● Détails de l'exercice:
Pouvez-vous retaper à l'identique toutes les lignes de la liste ci-dessous, sans y inclure les images ?

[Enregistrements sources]

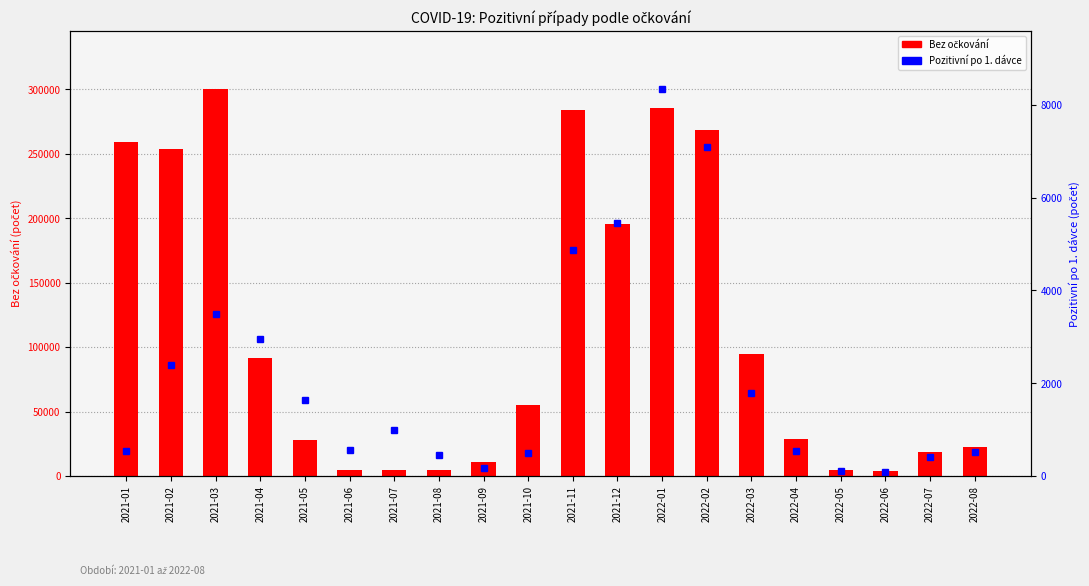

What is the smallest value displayed?

89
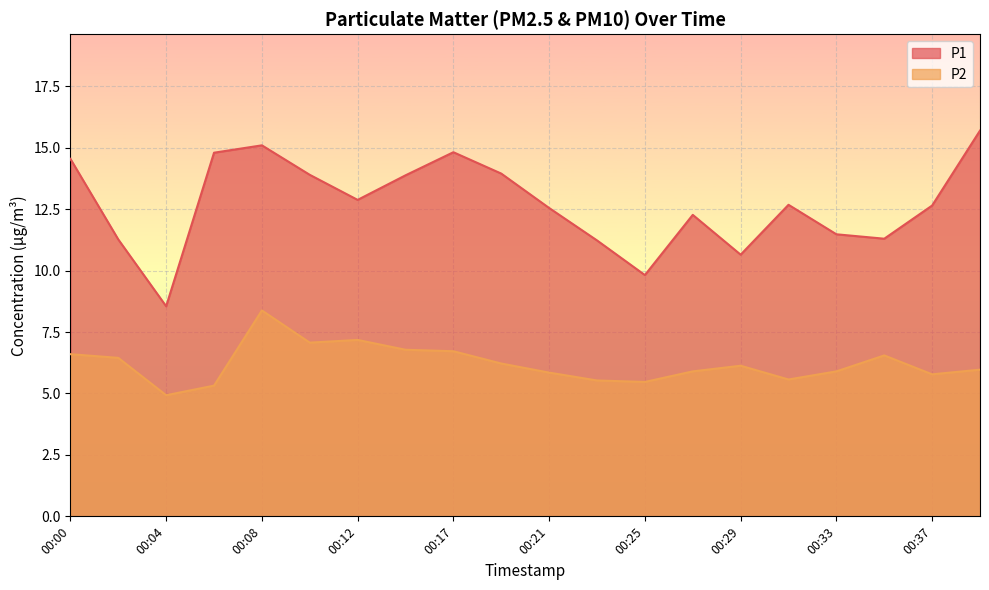

At which category does P1 reach its first local peak?

00:08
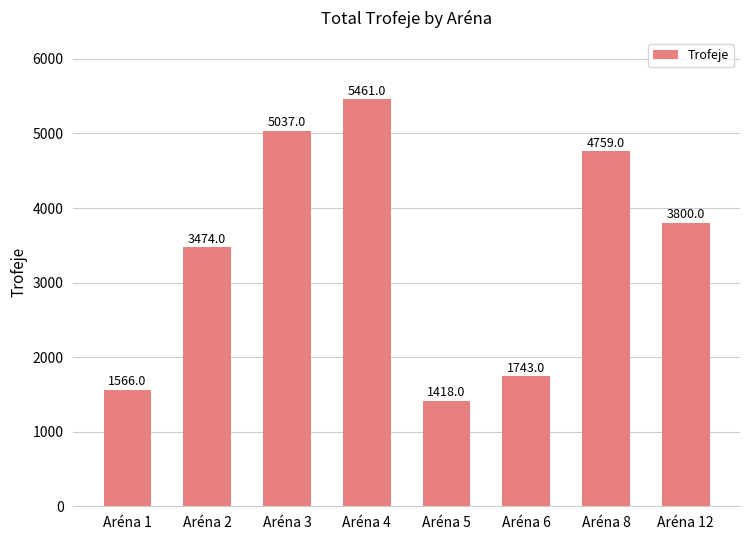

Rank the categories by value from highest to lowest.

Aréna 4, Aréna 3, Aréna 8, Aréna 12, Aréna 2, Aréna 6, Aréna 1, Aréna 5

● Réponse de l'exercice:
What is the smallest value displayed?

89

At which category does P1 reach its first local peak?

00:08

Rank the categories by value from highest to lowest.

Aréna 4, Aréna 3, Aréna 8, Aréna 12, Aréna 2, Aréna 6, Aréna 1, Aréna 5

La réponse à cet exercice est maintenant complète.